In my assessment, the work of Dana Schutz is the work of a Dreamer. A Dreamer who is beginning to wake up, perhaps, but the reality of violence is still abstract. How could the horror of what they did to Emmet Till ever find an appropriate place within her body of work? Yes, her work is dark, but in a sardonic, ironic, humorous way. This is not what the horror of lynching looks like.

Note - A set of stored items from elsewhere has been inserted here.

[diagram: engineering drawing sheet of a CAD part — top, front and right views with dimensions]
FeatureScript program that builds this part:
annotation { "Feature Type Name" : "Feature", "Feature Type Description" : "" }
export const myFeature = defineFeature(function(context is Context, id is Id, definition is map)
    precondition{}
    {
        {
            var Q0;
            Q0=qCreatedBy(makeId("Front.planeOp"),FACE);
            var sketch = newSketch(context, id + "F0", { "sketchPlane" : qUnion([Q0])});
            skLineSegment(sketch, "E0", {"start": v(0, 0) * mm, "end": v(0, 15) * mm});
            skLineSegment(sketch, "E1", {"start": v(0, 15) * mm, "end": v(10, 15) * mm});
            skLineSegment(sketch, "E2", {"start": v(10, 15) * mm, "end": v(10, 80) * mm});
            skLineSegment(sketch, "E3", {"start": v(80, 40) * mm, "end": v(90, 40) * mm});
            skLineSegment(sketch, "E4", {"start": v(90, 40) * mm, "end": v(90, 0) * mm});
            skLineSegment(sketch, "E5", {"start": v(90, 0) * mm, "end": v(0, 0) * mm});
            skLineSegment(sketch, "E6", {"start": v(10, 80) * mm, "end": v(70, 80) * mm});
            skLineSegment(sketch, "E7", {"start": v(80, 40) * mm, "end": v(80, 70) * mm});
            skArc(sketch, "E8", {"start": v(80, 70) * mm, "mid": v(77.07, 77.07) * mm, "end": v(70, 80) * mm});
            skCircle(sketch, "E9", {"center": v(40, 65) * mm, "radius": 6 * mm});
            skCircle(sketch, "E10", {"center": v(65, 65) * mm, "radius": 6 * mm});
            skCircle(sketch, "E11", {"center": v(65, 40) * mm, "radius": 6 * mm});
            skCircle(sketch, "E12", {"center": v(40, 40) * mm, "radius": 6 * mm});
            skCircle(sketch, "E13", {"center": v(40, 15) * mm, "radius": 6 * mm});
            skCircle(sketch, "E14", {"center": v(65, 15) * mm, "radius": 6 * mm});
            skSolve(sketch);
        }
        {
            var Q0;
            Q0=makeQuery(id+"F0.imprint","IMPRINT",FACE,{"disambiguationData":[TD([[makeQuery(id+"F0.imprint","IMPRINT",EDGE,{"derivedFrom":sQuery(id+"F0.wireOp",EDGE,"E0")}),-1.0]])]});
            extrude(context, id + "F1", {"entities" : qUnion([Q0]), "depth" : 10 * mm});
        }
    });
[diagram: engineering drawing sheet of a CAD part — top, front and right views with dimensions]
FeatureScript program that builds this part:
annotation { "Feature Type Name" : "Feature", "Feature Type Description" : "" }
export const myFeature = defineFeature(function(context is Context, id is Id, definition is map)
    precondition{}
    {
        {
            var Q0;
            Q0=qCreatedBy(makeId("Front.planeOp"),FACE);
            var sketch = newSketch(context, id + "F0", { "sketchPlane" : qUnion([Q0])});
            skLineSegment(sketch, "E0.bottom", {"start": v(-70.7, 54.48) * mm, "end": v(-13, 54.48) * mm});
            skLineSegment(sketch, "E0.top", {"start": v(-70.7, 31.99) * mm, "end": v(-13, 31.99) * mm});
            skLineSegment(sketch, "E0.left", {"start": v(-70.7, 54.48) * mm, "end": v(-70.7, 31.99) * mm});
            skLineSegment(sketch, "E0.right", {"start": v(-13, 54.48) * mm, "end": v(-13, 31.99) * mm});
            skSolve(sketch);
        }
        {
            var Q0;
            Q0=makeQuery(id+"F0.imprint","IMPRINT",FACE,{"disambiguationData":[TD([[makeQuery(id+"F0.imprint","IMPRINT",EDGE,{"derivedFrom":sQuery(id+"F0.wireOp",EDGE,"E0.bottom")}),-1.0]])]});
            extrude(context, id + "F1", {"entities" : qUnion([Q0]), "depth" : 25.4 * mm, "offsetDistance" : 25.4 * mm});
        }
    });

Henry Taylor’s very different stylistic depiction of violence against black people illustrates how violence is perceived by someone who knows it, rather than knows about it. Taylor’s style is raw, abject, immediate, stripped of flourish or entertainment. It reminds me of when Rory and I went to see Detroit, a grueling film about the Algiers Motel incident, in which white police terrorize black people in a motel during the 1967 Detroit riots. We went during a heat wave, where the only cool place we could find was a movie theatre in Rockridge. There we were in a theatre full of white people, sniffling, sobbing and moaning at the horrific abuse playing out on the screen in front of us, while Rory sat there stoically watching the movie, apparently unphased. At the end, I was wiping my eyes and everyone was getting up to leave. A white lady singled Rory out and said, “That must be horrible for you to watch.” Rory kind of shrugged. As we were leaving, I asked him how he could be so nonchalant. He said, “That’s not shocking to me. That’s just how it be.”
Rory’s matter-of-fact confrontation with the pain made my emotion feel like indulgent melodrama. Maybe something like Dana Schutz’s brushstrokes.
I don’t believe that Schutz’s piece shouldn’t be shown, especially if we can recognize that we have the power to shape the narrative around it in ways that serve liberation. Such as: discussing it in relation to Henry Taylor’s piece, or using it to reveal where more soul work by white people needs to be done. To me, Schutz’s painting is about some white peoples’ limited emotional connection to black experience of racial trauma.
In my own self-inquiry, I asked myself if or how would I paint the subject of Emmett Till. I determined that a real act of empathy would be for me to paint my own nephew mutilated in a coffin. I tried to imagine myself making those brushstrokes, while looking back and forth from the Emmet Till photo to the smiling, whole face and body of my beloved nephew, and trying to merge the two on the canvas. Just the thought of making that painting brings tears to my eyes. And this inquiry revealed to me why I would not approach this subject. Not because I’m white, but because I have the choice not to confront my nephew’s mutilated body. Emmet Till’s mother didn’t have that choice. I know the limitations of illustrated empathy. There is a gap that must be observed to honor the sacredness of her pain. This is the form my empathy must take.